A team from the Georgia Tech Research Institute (GTRI) took second place in the Defense Advanced Research Projects Agency’s (DARPA) Spectrum Challenge. Bob Baxley, Andy Henshaw, Ethan Trewhitt, and Sean Nowlan prepared GTRI’s entry in and attended the competition at DARPA.
The Spectrum Challenge allowed teams to cooperatively share and competitively compete for established radio bandwidth, utilizing innovative and adaptive software techniques to sense and adapt to both congested and contested electromagnetic environments.
“The Spectrum Challenge consisted of two components—cooperative and competitive,” said GTRI researcher and team leader Bob Baxley. “The cooperative tournament happened in conjunction with three other teams, where each team had to get their packets across the link while allowing others to transmit.”
During the competitive component, Baxley said, teams worked to interfere with others’ transmissions, while trying to get the most packets across the link. “In this component, the goal was to jam your opponents efficiently,” he said.
GTRI took second place in the competitive component, winning $25,000. Together with Tennessee Technological University and an independent team, GTRI was one of three prize winners in the final competition, in which DARPA awarded $150,000 of prize money.
DARPA initiated the challenge more than a year ago, with 90 teams registering from around the world. The task at hand: Demonstrate a radio protocol and adaptive waveform that can best use an established communication channel with both other users and intentional interfering signals present.
Over the last year, various qualification events led 15 teams from the initial 90 registrants to qualify for the finals, which were held March 19 and 20, 2014. Teams submitted software images of their designs prior to the competition after remotely connecting to a radio testbed at Rutgers University to test their designs between the preliminary and final events, and then gathered at the DARPA Conference Center in Arlington, Va., for the final events.
Although GTRI team members were thrilled with performance in the competitive finals, they felt going in that the cooperative finals might best show off the performance of their design. “It’s funny, because we actually felt we were stronger in the cooperative component,” Baxley said.
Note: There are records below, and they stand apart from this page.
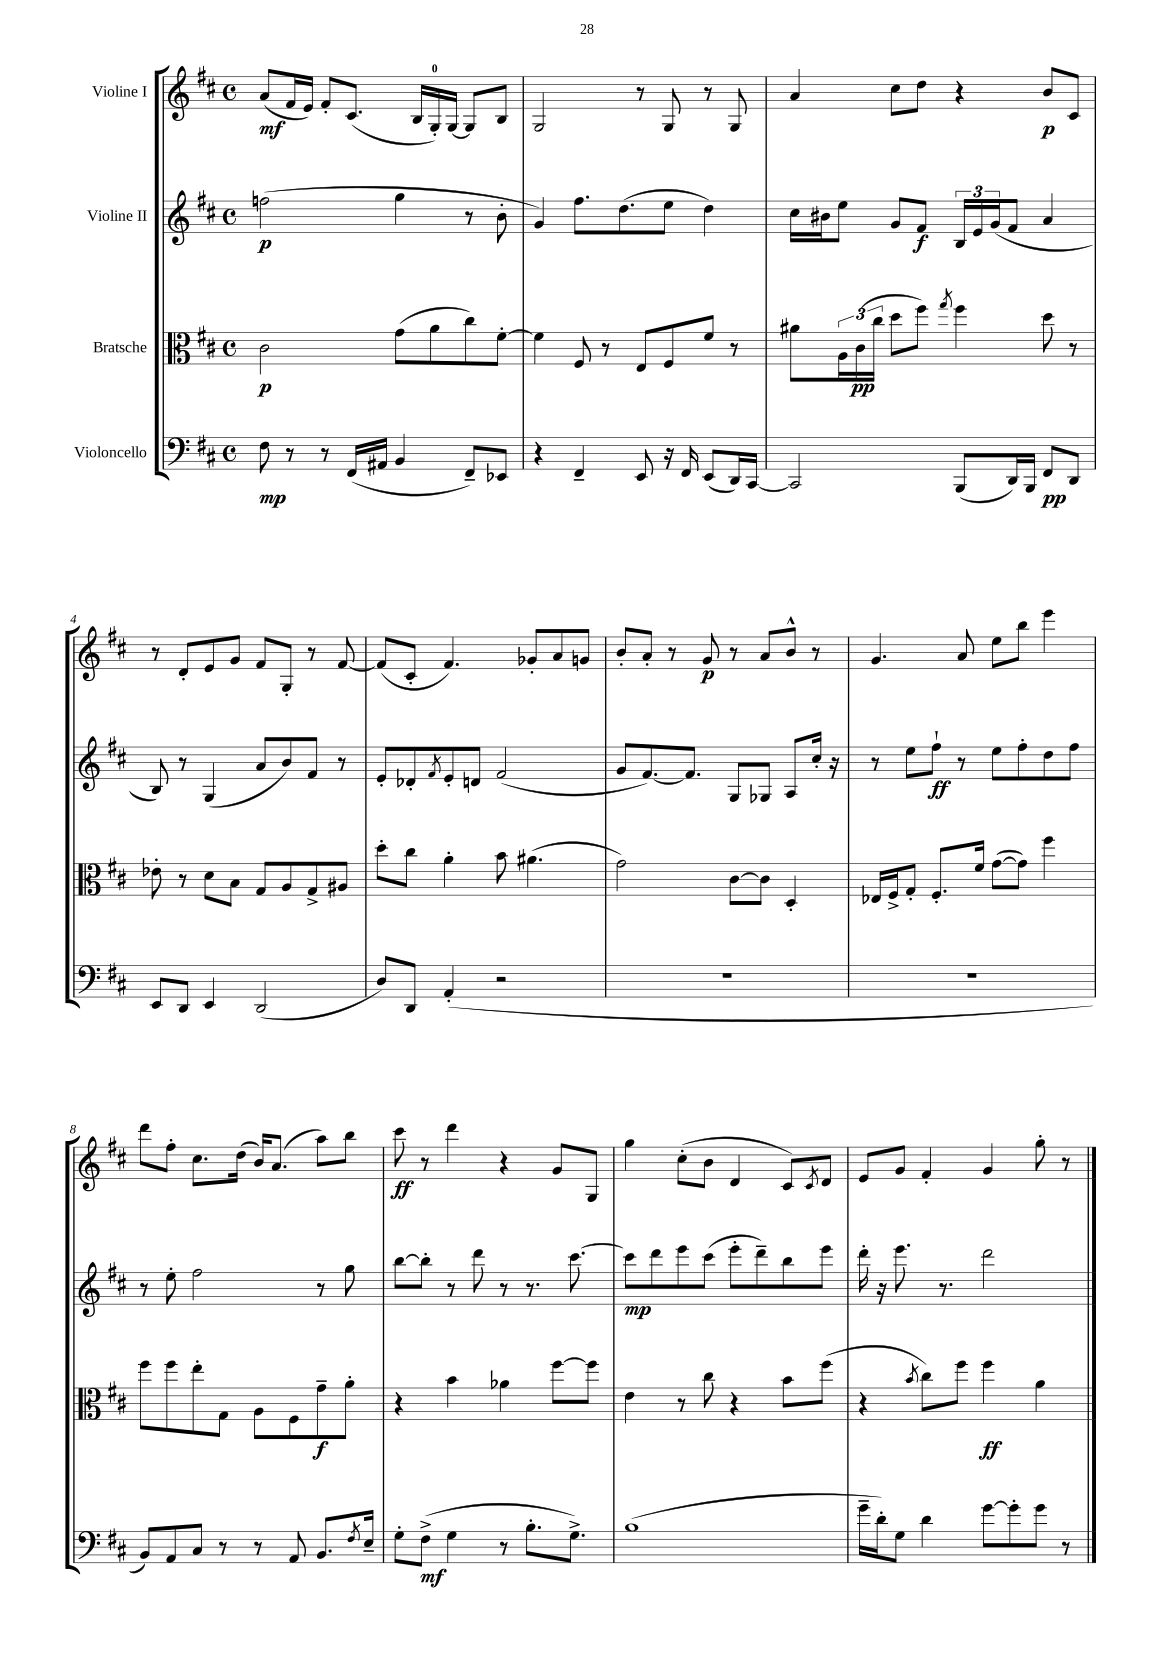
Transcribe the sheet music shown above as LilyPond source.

<<
\new StaffGroup <<
\new Staff = "s0" \with { instrumentName = "Violine I" } {
    \clef treble \key d \major \defaultTimeSignature \time 4/4
    a'8\mf( fis'16 e'16) fis'8-. cis'8.( b16 g16-0-.) g16~ g8 b8 |
    g2 r8 g8 r8 g8 |
    a'4 cis''8 d''8 r4 b'8\p cis'8 |
    r8 d'8-. e'8 g'8 fis'8 g8-. r8 fis'8~ |
    fis'8( cis'8-. fis'4.) ges'8-. a'8 g'8 |
    b'8-. a'8-. r8 g'8\p r8 a'8 b'8-^ r8 |
    g'4. a'8 e''8 b''8 e'''4 |
    d'''8 fis''8-. cis''8. d''16( b'16) a'8.( a''8) b''8 |
    cis'''8\ff r8 d'''4 r4 g'8 g8 |
    g''4 cis''8-.( b'8 d'4 cis'8) \acciaccatura { cis'8 } d'8 |
    e'8 g'8 fis'4-. g'4 g''8-. r8 \bar "|." |
}
\new Staff = "s1" \with { instrumentName = "Violine II" } {
    \clef treble \key d \major \defaultTimeSignature \time 4/4
    f''2\p( g''4 r8 b'8-. |
    g'4) fis''8. d''8.( e''8 d''4) |
    cis''16 bis'16 e''8 g'8 fis'8\f \tuplet 3/2 { b16 e'16 g'16( } fis'8 a'4 |
    b8) r8 g4( a'8 b'8) fis'8 r8 |
    e'8-. des'8-. \acciaccatura { fis'8 } e'8-. d'8 fis'2( |
    g'8 fis'8.~) fis'8. g8 ges8 a8 cis''16-. r16 |
    r8 e''8 fis''8-!\ff r8 e''8 fis''8-. d''8 fis''8 |
    r8 e''8-. fis''2 r8 g''8 |
    b''8~ b''8-. r8 d'''8 r8 r8. cis'''8.~ |
    cis'''8\mp d'''8 e'''8 cis'''8( e'''8-. d'''8--) b''8 e'''8 |
    d'''16-. r16 e'''8. r8. d'''2 \bar "|." |
}
\new Staff = "s2" \with { instrumentName = "Bratsche" } {
    \clef alto \key d \major \defaultTimeSignature \time 4/4
    cis'2\p g'8( a'8 cis''8) fis'8~-. |
    fis'4 fis8 r8 e8 fis8 fis'8 r8 |
    ais'8 \tuplet 3/2 { a16 cis'16\pp( cis''16 } d''8 fis''8) \acciaccatura { g''8 } fis''4 d''8 r8 |
    ees'8-. r8 d'8 b8 g8 a8 g8-> ais8 |
    d''8-. cis''8 a'4-. b'8 ais'4.( |
    g'2) cis'8~ cis'8 d4-. |
    ees16 fis16-> g8-. fis8.-. fis'16 g'8~( g'8) fis''4 |
    fis''8 fis''8 e''8-. g8 a8 fis8 g'8--\f a'8-. |
    r4 b'4 aes'4 fis''8~ fis''8 |
    e'4 r8 cis''8 r4 b'8 fis''8( |
    r4 \acciaccatura { b'8 } cis''8) fis''8 fis''4\ff a'4 \bar "|." |
}
\new Staff = "s3" \with { instrumentName = "Violoncello" } {
    \clef bass \key d \major \defaultTimeSignature \time 4/4
    fis8\mp r8 r8 fis,16( ais,16 b,4 fis,8--) ees,8 |
    r4 fis,4-- e,8 r16 fis,16 e,8( d,16) cis,16~ |
    cis,2 b,,8( d,16) b,,16 fis,8\pp d,8 |
    e,8 d,8 e,4 d,2( |
    d8) d,8 a,4-.( r2 |
    R1 |
    R1 |
    b,8) a,8 cis8 r8 r8 a,8 b,8. \acciaccatura { fis8 } e16-- |
    g8-. fis8->\mf( g4 r8 b8.-. g8.->) |
    b1( |
    g'16-- d'16-.) g8 d'4 g'8~ g'8-. g'8 r8 \bar "|." |
}
>>
>>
Three main objectives comprised this challenge, he said. “Get your files through, get your teammates’ files through and then get off the line. We were one of the only teams to get all our packets through in every match.”
In the accompanying video, the graphic representation shows the red area (GTRI’s information packets) and the blue area (teammates’ information packets, which conveniently forms the letters “GTRI” ) allow both teams’ information to use the signal at the same time.
Baxley is director of the Software Defined Radio Lab in GTRI’s Information and Communications Laboratory (ICL). His research focuses on cognitive radio and software-defined radio frequency technologies. Cognitive radio is an “intelligent” radio that can autonomously adjust to its environment. It can use the best wireless channels in its vicinity, changing its transmission and reception parameters to allow concurrent wireless communications in a given spectrum band at a single location. The challenges of cognitive radio are among the areas of focus in ICL’s Communications, Systems and Spectrum Division (CSSD), led by Division Chief Tanah Barchichat.
CSSD’s cutting-edge research work includes customizing and deploying small-scale, special-purpose adaptations of commercial cellular and satellite networks, developing software-defined radio applications to improve link performance and increase spectrum efficiency, implementing and integrating 4G LTE systems in a tactical environment and modeling communication environments to test other tactical systems.
A key component of these efforts is the management and operation of communications, electronic warfare and sensing systems simultaneously in the congested, contested spectrum. This topic is the subject of a GTRI-wide Strategic Initiative in Spectrum Operations led by Eric Barnhart, a GTRI Fellow in ICL.
“The Spectrum Challenge exceeded expectations for stimulating new technologies and attracting new talent,” said Dan Kaufman, director of DARPA’s Information Innovation Office, in a press release. “As competitors alternately battled over and worked to share the spectrum, it was easy to see how these advanced capabilities could prove invaluable in a wide range of military and civilian applications that seek to maximize the value of this precious and finite resource.”